What's That You Said?

Matt Morton


That’s it! that’s exactly what I meant!
said no one. Some days, even the weather
seems drunk. It was snowing, and it was going
to come a flood, lost dog poster racing along
the curb. For a year, he repeated her name until
it sounded like haloed gobbledygook. The brook
babbles beside the trail, saying more than a person
could hope to take in at once. Date circled,
the calendar stares at the woman sitting rigidly
at the table, waiting for her husband to come home.
In the blender: raspberries, benzodiazepines, sleet.
Overnight, fresh powder fell on the slope,
but this morning you’re stuck inside on hold,
on the phone with the cable company,
with the woman who bathes your mom.
She thinks you’re her mother now.

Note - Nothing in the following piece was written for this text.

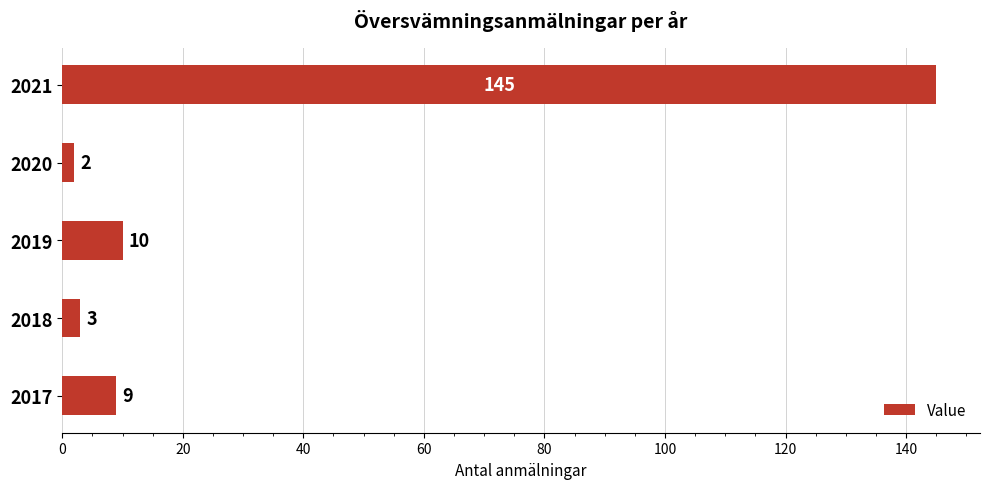

Read the value at 2018.

3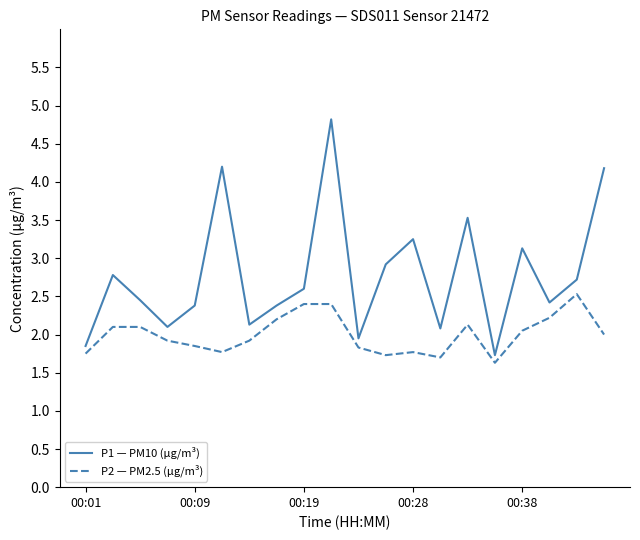

What is the difference between the maximum and minimum values in the P1 — PM10 (µg/m³) series?

3.1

You were sure
you understood what all this was about,
where the curtain was, what was behind it.
Stretched taut as a drumhead over the sea,
the sky is blue, but I can never remember why,
just as the bull elk that defines the meadow
communicates something it can’t understand.
Most days it’s hard to make out anything,
what with the distant thunder, the freeway all blare
and whoosh, familiar voice picked up
on the shortwave, parents’ murmurs overheard
in the kitchen downstairs, then, at once:
silence. No violins. No wind setting fire
to leaves. No rain on the gutter, storm siren,
one-man band. Only the hush settling
over the houses, which signifies absolutely
nothing, and makes what little difference there is.